It’s wedding season, and that means my weekly serving of Sunday Styles is healthier that usual. It’s also the year of my first milestone college reunion. This means I’m officially hitting that life phase when it’s not only strangers announcing their marriages in the Sunday Styles, it’s my friends.
As I watch more and more people I know prepare to “take the plunge” and as I plan my dress-rotation for the upcoming onslaught of receptions and nuptial exchanges, I’ve decided I’d better take note and make some lists for when it’s my turn…
Dear Future Fiance,
I will not make you sit through a staged engagement album photo-shoot that makes us look like a straight-from-the-pages-of-a-Brooks-Brothers-catalog-couple named Chip and Muffy.
I mean, yes, it would be nice to have some professional, candid photos of us for the requisite “save the date” cards or NYTimes wedding announcements, but none of that jumping in the air, fake laughing at something “cute” the other person said while wearing polo shirts, khakis and pearls stuff.
Let’s keep it real, baby.
I will not post every dress/hairstyle/shoe idea for our wedding on a board on Pintrest.

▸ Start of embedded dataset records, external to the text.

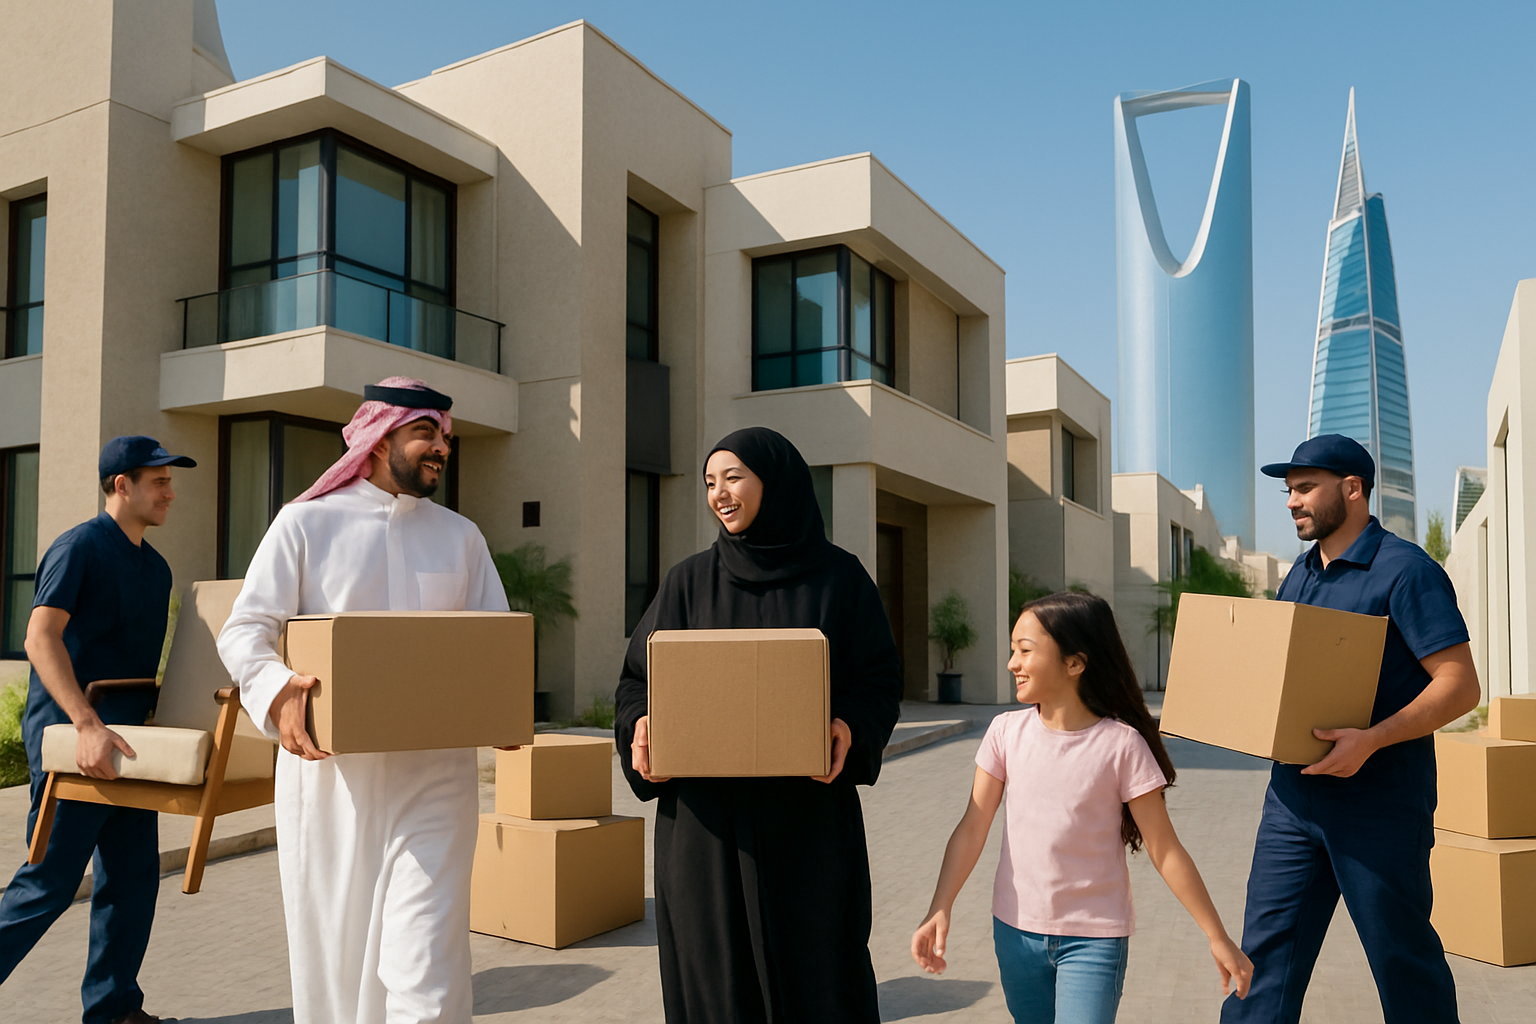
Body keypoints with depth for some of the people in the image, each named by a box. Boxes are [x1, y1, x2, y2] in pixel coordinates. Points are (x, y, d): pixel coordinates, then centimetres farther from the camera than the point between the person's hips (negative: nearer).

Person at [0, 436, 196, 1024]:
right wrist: (87, 725, -28)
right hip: (72, 732, -8)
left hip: (128, 739, 8)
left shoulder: (156, 567, 15)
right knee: (52, 879, -2)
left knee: (133, 877, 9)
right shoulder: (79, 547, -8)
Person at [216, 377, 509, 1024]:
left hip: (433, 773, 1)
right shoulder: (306, 523, 4)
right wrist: (275, 692, -22)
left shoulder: (461, 538, 13)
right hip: (329, 768, -1)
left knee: (425, 965, -6)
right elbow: (244, 630, -1)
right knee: (331, 951, 11)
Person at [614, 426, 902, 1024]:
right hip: (707, 817, 1)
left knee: (816, 967, 3)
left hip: (809, 816, -1)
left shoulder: (838, 576, 3)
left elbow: (879, 677, 2)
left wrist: (851, 729, -17)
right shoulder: (690, 580, 6)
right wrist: (639, 726, -14)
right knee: (714, 971, 6)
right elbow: (639, 677, 7)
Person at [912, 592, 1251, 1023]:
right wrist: (939, 911, -9)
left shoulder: (1120, 744, -14)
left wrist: (1218, 937, -5)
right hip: (1016, 929, 4)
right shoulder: (1006, 731, -5)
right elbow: (972, 828, -3)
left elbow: (1164, 851, -7)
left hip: (1094, 938, -3)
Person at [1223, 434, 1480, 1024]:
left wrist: (1369, 740, -28)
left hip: (1381, 804, -7)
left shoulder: (1405, 570, -10)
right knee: (1267, 947, 6)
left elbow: (1460, 686, -16)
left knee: (1401, 954, 9)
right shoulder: (1300, 576, 13)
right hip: (1294, 794, 7)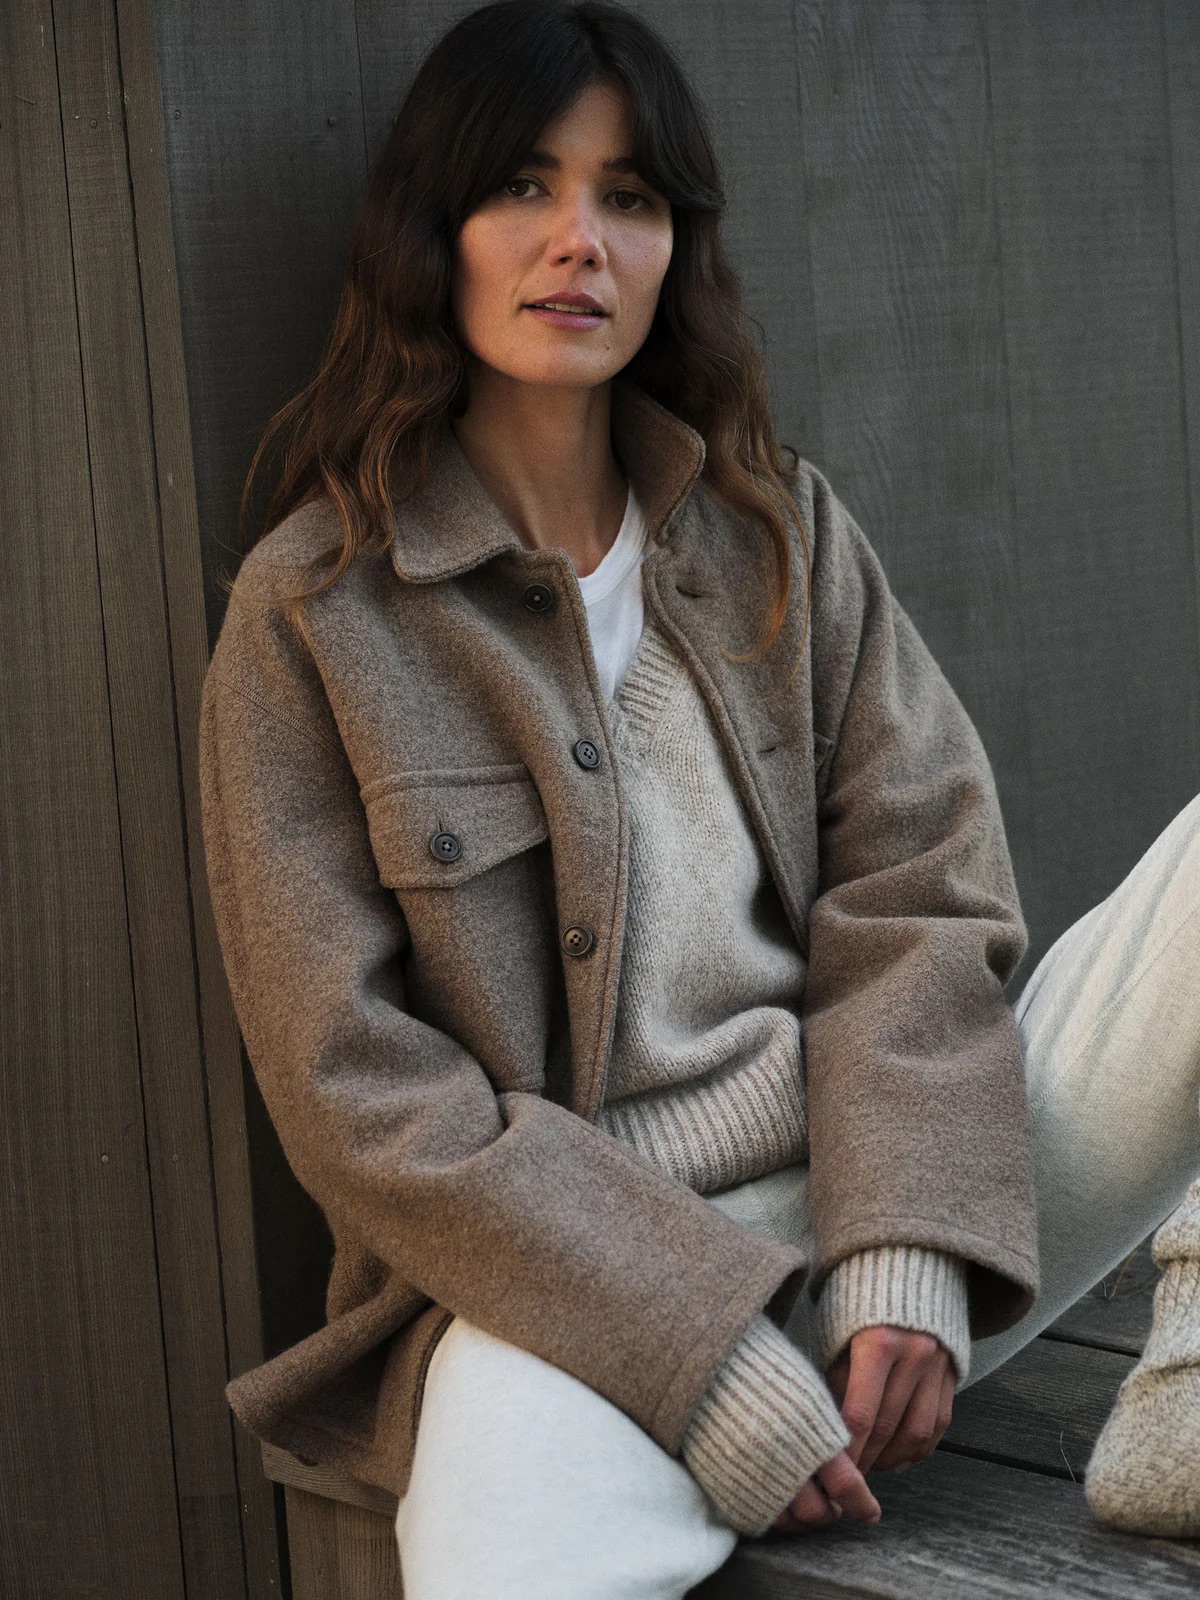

I’m kinda obsessed with Pintrest. That recipe for the “skinny” chocolate-chip scones. The Burberry Prorsum dress I dropped 2 paychecks on. My favorite painting in that exhibit I went to last week. Sure — that’s all fair game. But when it comes to weddings, it’s about decisions… and excel spreadsheets or powerpoints are more useful for that. Besides, if you can’t see my wedding dress until I walk down the aisle, no one can.
I will ask your opinion about the color scheme. And what color tux you should wear. And where we should have the reception… but I’m not asking for your opinion on the flowers.
Let’s be honest — whether the centerpieces are cascading roses or submerged orchids probably doesn’t matter all that much to you. I organize events, so those sorts of details do matter to me — whether it’s a wedding or a gallery opening. But it probably does matter to you where we celebrate with our guests — our friends and our family — and what breed of penguin you look like.
A wedding is about Us, after all, not about a 5-year old girl’s fairytale fantasy.
I won’t partake in the annual “Running of the Brides.”
As endearing as you find my competitive streak and my knack for trash-talking opposing teams, the last thing you want to see me do is shop for my wedding dress roller-derby style.
I won’t give you “that look” when you tell me the “boyz” have booked tickets to Vegas for your bachelor party.
That’s fine. I’ll even pack the suitcase for you. Because, baby, I’ve got plans of my own…
Just don’t come back married to someone else, with a tattoo on your face, or with anything communicable. If you don’t remember what happened, that’s probably for the best… but please check in with our GP before our honeymoon.